Private Function FormatElement(ByVal elementName As String) As String
Return FormatElement(elementName, False)
End Function

Private Function FormatElement(ByVal elementName As String, ByVal closingTag As Boolean) As String
Dim returnValue As String
If closingTag Then
returnValue = “</”
Else
returnValue = “<”
End If
returnValue += elementName + “>”

Return returnValue
End Function

End Class


I added the System.IO and System.Reflection to the Imports as I am using objects from both namespaces. There are 4 class level variables defined:

    Private targetFile As String
Private xmlWriter As StreamWriter
Private rootElement As String = “Root”
Private rowElement As String = “Row”

xmlWriter is a StreamWriter, the .NET Framework object used to create the XML file. For more information on this, please see the MSDN documentation. rootElement is the value to enclose the entire XML document with, and rowElement defines what to enclose each individual row in. By changing the values in these variables, you affect what the final XML output looks like.


targetFile holds the path and file name for the destination file. It is set in the AcquireConnections method. Interesting note: when you are working with a file connection manager, calling AcquireConnection simply returns the path and file name of the file. Why not just use a variable or set it explicitly? Doing it this way makes the script behave more like a standard SSIS destination, and makes it clearer what you’d need to change to put the file in a new destination. As a plus, if you set an expression or configuration on the ConnectionString property of the file connection manager, the script will use it automatically.

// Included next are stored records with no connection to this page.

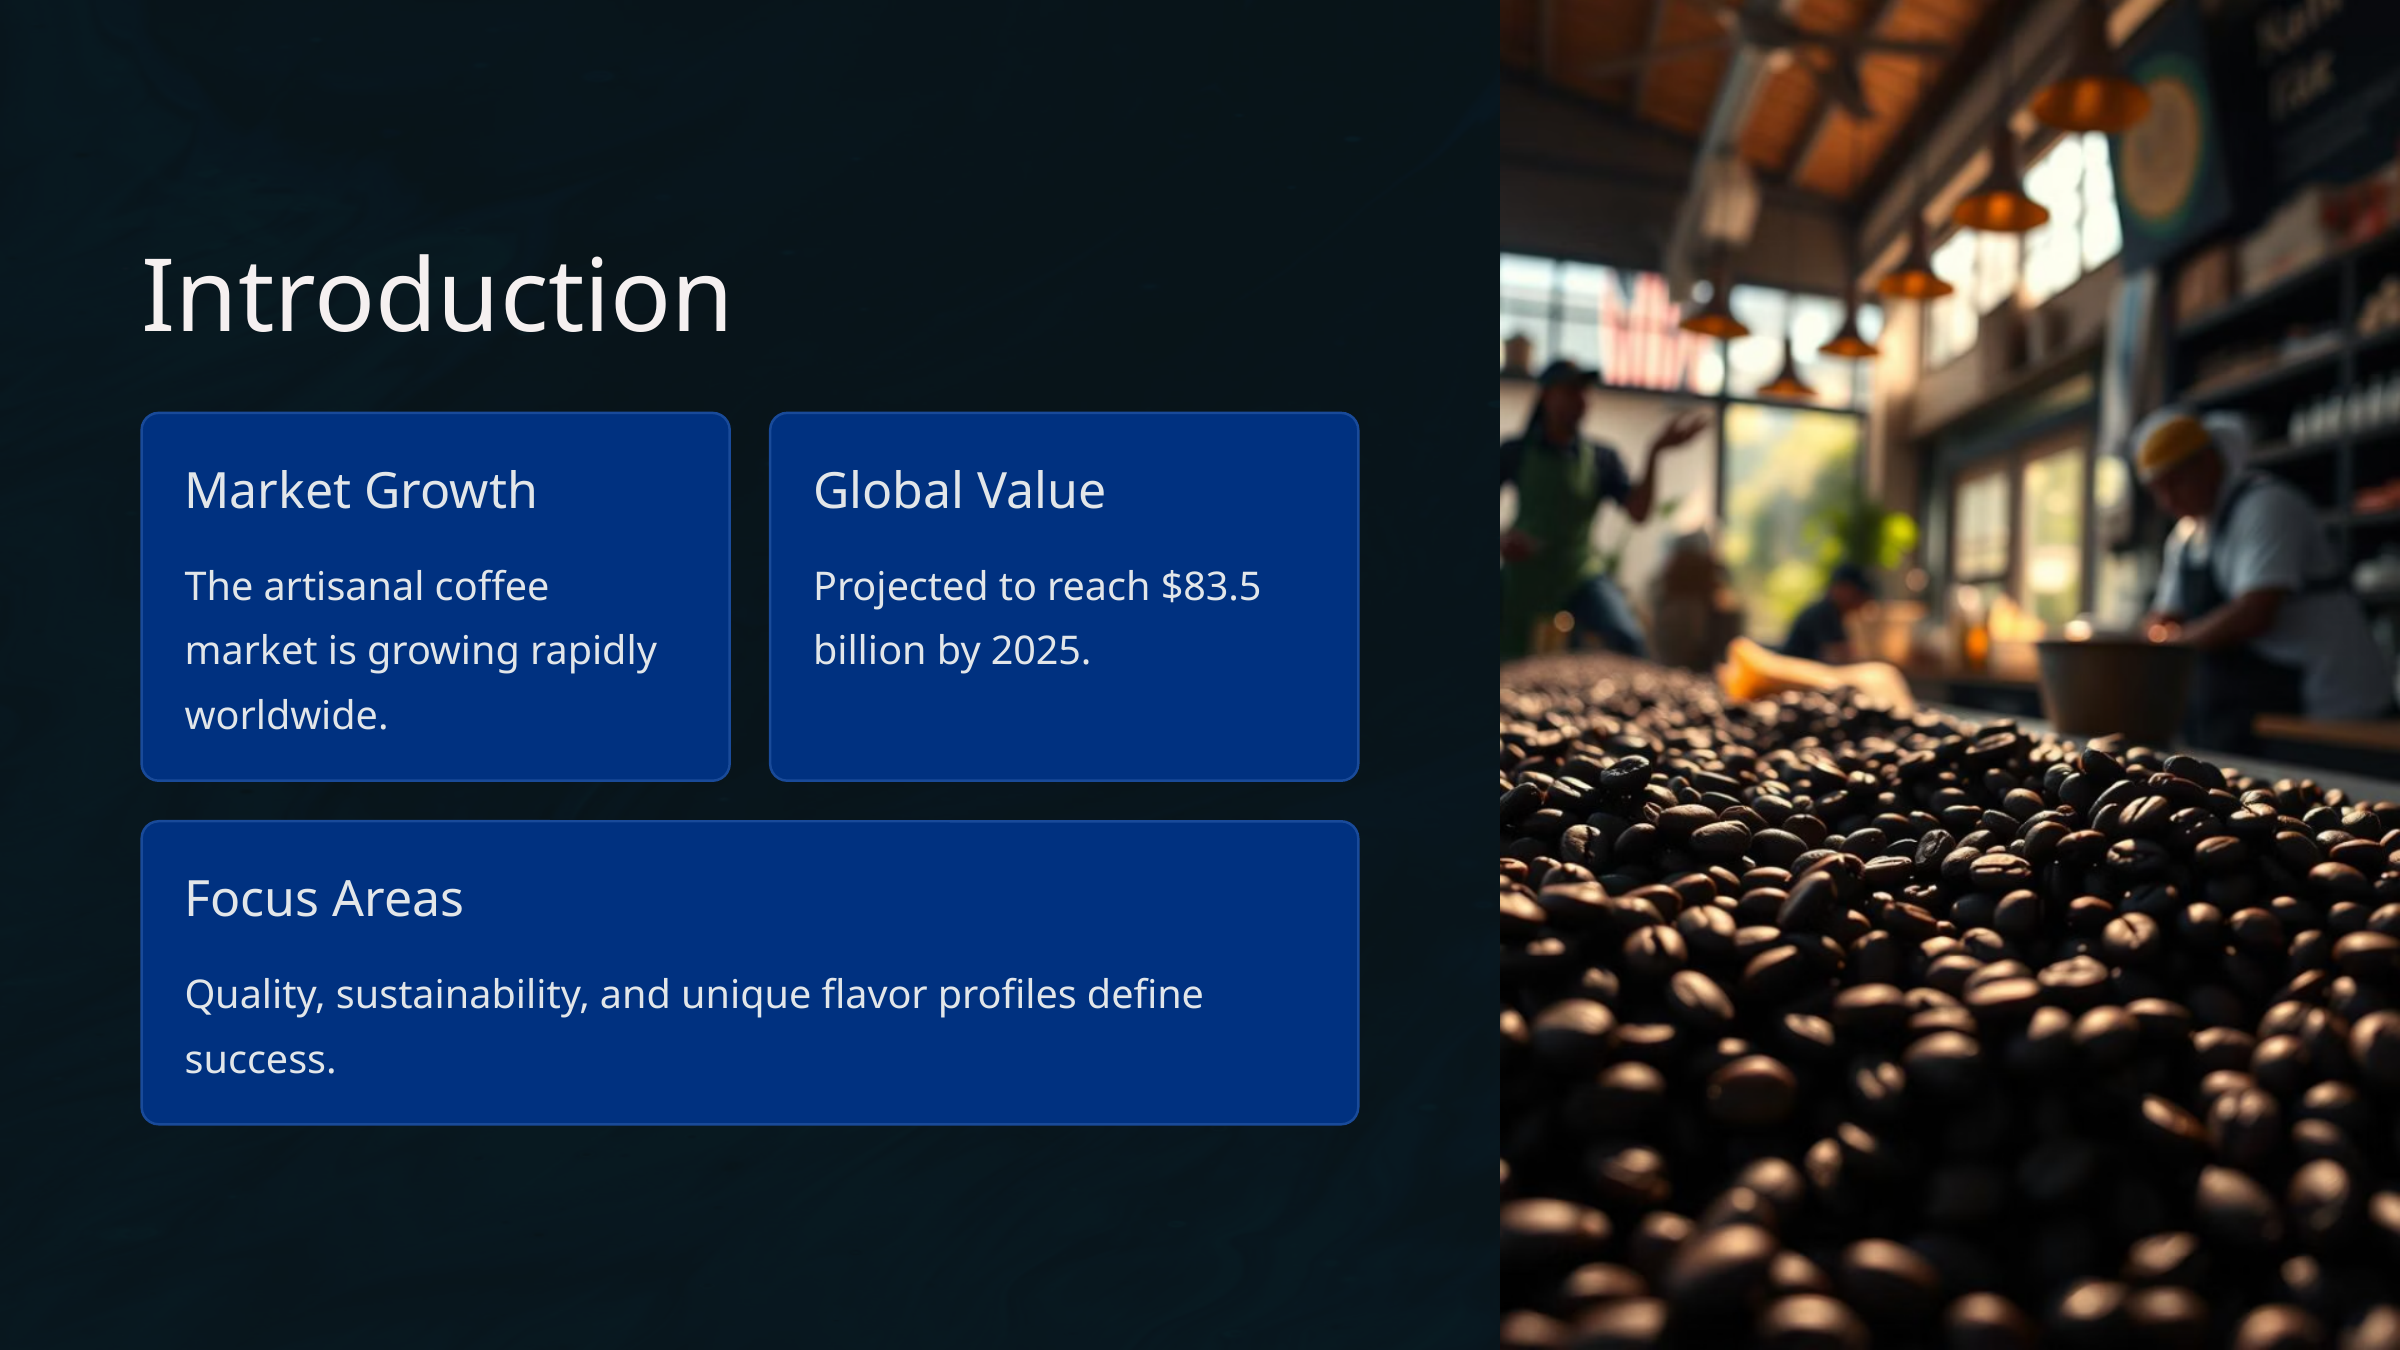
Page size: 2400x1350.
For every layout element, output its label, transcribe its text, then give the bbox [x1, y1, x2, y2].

text_box Global Value [813, 455, 1316, 520]
text_box Focus Areas [184, 864, 691, 928]
text_box Projected to reach $83.5 billion by 2025. [813, 543, 1316, 673]
text_box The artisanal coffee market is growing rapidly worldwide. [184, 543, 687, 738]
text_box Introduction [141, 225, 1154, 353]
text_box [141, 412, 730, 781]
picture [1499, 0, 2400, 1350]
text_box [141, 821, 1359, 1125]
text_box [770, 412, 1359, 781]
text_box Market Growth [184, 455, 687, 520]
text_box Quality, sustainability, and unique flavor profiles define success. [184, 951, 1316, 1082]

    Public Overrides Sub AcquireConnections(ByVal Transaction As Object)
targetFile = CType(Me.Connections.Destination.AcquireConnection(Nothing), String)
End Sub

In the PreExecute method, the code creates a new instance of the StreamWriter, and writes the opening tag of the XML file.

    Public Overrides Sub PreExecute()
xmlWriter = New StreamWriter(targetFile, False)
xmlWriter.WriteLine(FormatElement(rootElement))
End Sub

The ProcessInputRow method is where most of the work occurs. I’m using the System.Reflection and the ComponentMetaData objects to process the Row object dynamically. Essentially, this code determines what input columns are available at runtime, based on what was selected in the Script component’s property pages. It then writes each of those columns to the file, surrounding it with an XML tag based on the column name.

    Public Overrides Sub Input0_ProcessInputRow(ByVal Row As Input0Buffer)
Dim column As IDTSInputColumn90
Dim rowType As Type = Row.GetType()
Dim columnValue As PropertyInfo

With xmlWriter
.Write(FormatElement(rowElement))
For Each column In Me.ComponentMetaData.InputCollection(0).InputColumnCollection
columnValue = rowType.GetProperty(column.Name)
.Write(FormatElement(column.Name) + columnValue.GetValue(Row, Nothing).ToString() + FormatElement(column.Name, True))
Next
.WriteLine(FormatElement(rowElement, True))
End With
End Sub


 Finally, in the PostExecute method, the closing tag is written, and the file is closed.

    Public Overrides Sub PostExecute()
xmlWriter.WriteLine(FormatElement(rootElement, True))
xmlWriter.Close()
End Sub

 With the script component in place, if I read in a text file with these values:


NAME;VALUE;DATE
A;1;1/1/2000
A;2;1/2/2000
A;3;1/3/2000
A;4;1/4/2000
A;5;1/5/2000

I get an output that looks like this:

<Root>
<Row><NAME>A</NAME><VALUE>1</VALUE><DATE>1/1/2000 12:00:00 AM</DATE></Row>
<Row><NAME>A</NAME><VALUE>2</VALUE><DATE>1/2/2000 12:00:00 AM</DATE></Row>
<Row><NAME>A</NAME><VALUE>3</VALUE><DATE>1/3/2000 12:00:00 AM</DATE></Row>
<Row><NAME>A</NAME><VALUE>4</VALUE><DATE>1/4/2000 12:00:00 AM</DATE></Row>
<Row><NAME>A</NAME><VALUE>5</VALUE><DATE>1/5/2000 12:00:00 AM</DATE></Row>
</Root>

The nicest thing about this script, in my opinion, is that it does not have to be modified if the input columns change. The use of the System.Reflection classes allows the code to process the Row object at runtime. This does come at the expense of performance, though, so I wouldn’t recommend using this in high volume scenarios without some tweaks.